El reencuentro privado se produjo en Highgrove House, Gloucestershire, lejos de la pompa y formalidad de los palacios de Windsor y Buckingham. Se trata de la residencia favorita del rey y, según los medios británicos, su elección representa la voluntad de preservar la intimidad familiar, luego de las tensiones acumuladas desde que Harry lanzó su autobiografía (en la que llamó a la reina Camila «una madrastra malvada»), y junto a Meghan protagonizaron un documental donde mostraban su vida, después de abandonar sus funciones como miembros activos de la familia real en 2020.

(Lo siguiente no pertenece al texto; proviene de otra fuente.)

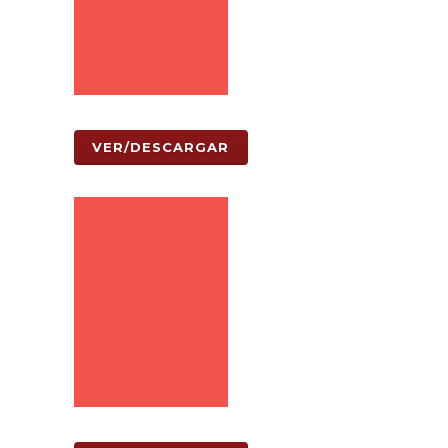
VER/DESCARGAR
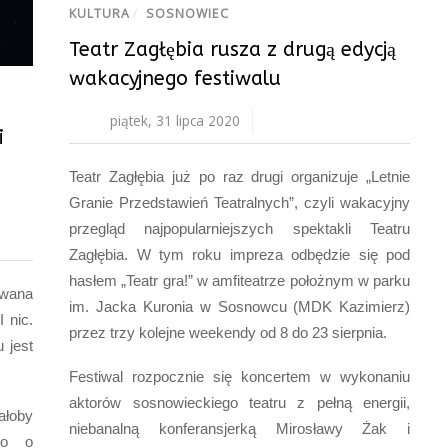
KULTURA
/
SOSNOWIEC
Teatr Zagłębia rusza z drugą edycją
wakacyjnego festiwalu
piątek, 31 lipca 2020
i
Teatr Zagłębia już po raz drugi organizuje „Letnie
Granie Przedstawień Teatralnych”, czyli wakacyjny
przegląd najpopularniejszych spektakli Teatru
Zagłębia. W tym roku impreza odbędzie się pod
hasłem „Teatr gra!” w amfiteatrze położnym w parku
wana
im. Jacka Kuronia w Sosnowcu (MDK Kazimierz)
 nic.
przez trzy kolejne weekendy od 8 do 23 sierpnia.
 jest
Festiwal rozpocznie się koncertem w wykonaniu
aktorów sosnowieckiego teatru z pełną energii,
ałoby
niebanalną konferansjerką Mirosławy Żak i
go o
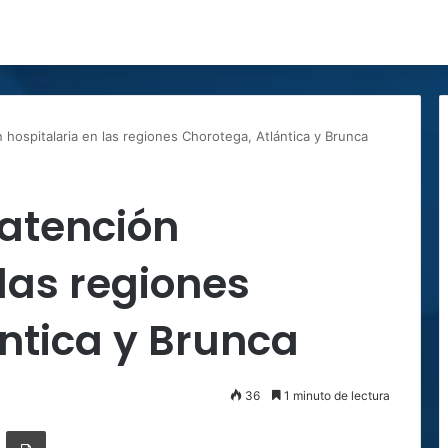
hospitalaria en las regiones Chorotega, Atlántica y Brunca
atención
 las regiones
ntica y Brunca
36
1 minuto de lectura
ger
ompartir por correo electrónico
Imprimir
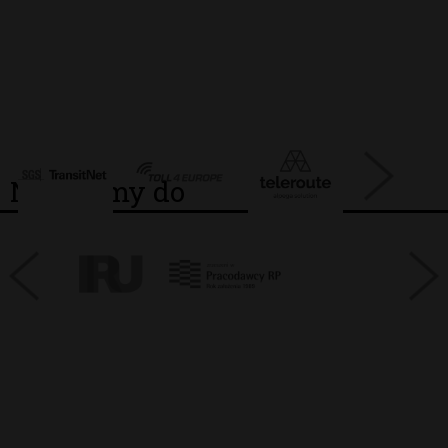
Należymy do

Chris Ship, periodista de la conocida cadena británica ITV, dio la primera alerta en un extra televisivo. «Último minuto. Podemos decir que no solo Harry fue a ver a su padre, el rey, sino que también están Meghan, la duquesa de Sussex y los dos niños. Es significativo, no solo porque está presente la reina Camila, sino también porque Archie y Lilibet pueden ver a su abuelo», lanzó en la tarde del viernes.

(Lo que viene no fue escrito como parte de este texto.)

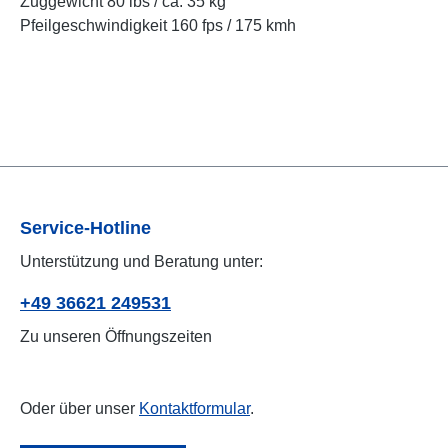
Zuggewicht 80 lbs / ca. 35 kg
Pfeilgeschwindigkeit 160 fps / 175 kmh
Service-Hotline
Unterstützung und Beratung unter:
+49 36621 249531
Zu unseren Öffnungszeiten
Oder über unser
Kontaktformular
.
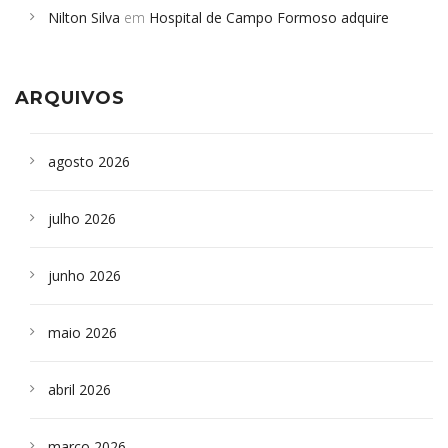
Nilton Silva
em
Hospital de Campo Formoso adquire
Campoformosenses que morreram em desabamentos são
aparelho para fazer exames de tomografia
sepultados em SP
ARQUIVOS
agosto 2026
julho 2026
junho 2026
maio 2026
abril 2026
março 2026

La noticia pilló desprevenida a la audiencia británica, que ya había prácticamente descartado este reencuentro tras los vaivenes que rodearon la visita. Según el periódico español ABC, inicialmente Harry iba a viajar en solitario, para participar en la ceremonia de los Juegos Invictus. Aunque se había barajado que lo acompañaran Meghan y los pequeños príncipes, desecharon esa posibilidad por la negativa del Ministerio del Interior británico de otorgarle protección policial permanente a toda la familia.

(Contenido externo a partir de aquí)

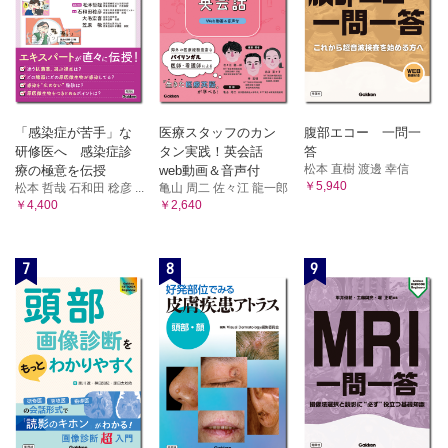
「感染症が苦手」な
医療スタッフのカン
腹部エコー 一問一
研修医へ 感染症診
タン実践！英会話
答
松本 直樹 渡邊 幸信
療の極意を伝授
web動画＆音声付
￥5,940
松本 哲哉 石和田 稔彦 ...
亀山 周二 佐々江 龍一郎
￥4,400
￥2,640
7
8
9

La polémica continuó porque el rey Carlos III le había ofrecido alojarse en una residencia real, pero luego cambió de opinión, lo que obligó a Harry a buscar una alternativa. Además, en medio del ajetreo se conoció esta semana que un tribunal británico desestimó una demanda por vulneración de privacidad que el hijo menor del monarca había presentado -en conjunto con otros seis demandantes- contra la Associated Newspapers Limited, editores del periódico Daily Mail.
Mientras el duque de Sussex se encontraba en Londres pasando estas vicisitudes, se llegó al acuerdo de que Meghan y sus hijos podrían viajar, aunque sin participar en ninguna ceremonia oficial. Tomaron un vuelo privado desde Europa, donde se encontraban de vacaciones, exclusivamente para asistir al reencuentro.
Silencio y yoga
El Palacio de Buckingham confirmó que la reunión se produjo el viernes, pero recalcó que no iba a compartir imágenes ni detalles del momento. El príncipe Harry tampoco emitió comentarios sobre el encuentro, pese a ser abordado por la prensa este sábado, cuando asistió al festival de verano de Scottys Little Soldiers en el castillo de Maxstoke, Warwickshire, junto a 200 niños y sus familias. Según The Sun, participó en una insólita sesión de yoga con seis cabras adultas y sus crías, donde los organizadores pedían a los asistentes imitar los balidos de los animales; el duque terminó haciendo muecas de dolor cuando uno de los animales le pisó una zona sensible mientras estaba recostado en la colchoneta. Después se sumó a una guerra de globos de agua con un niño de tres años en un juego inflable, y posó para selfies con decenas de seguidores, siempre de muy buen humor. En una ronda de preguntas con menores que perdieron a sus padres en servicio militar, contó que su perro y sus hijos son quienes lo hacen reír en los días difíciles, y reveló que su familia conmemora los aniversarios de la muerte de su madre, la princesa Diana, comiendo torta de limón.
Mientras tanto, el príncipe William, gran ausente de la reunión familiar, no quiso referirse al tema, sin dar señales de una posible reconciliación con su hermano.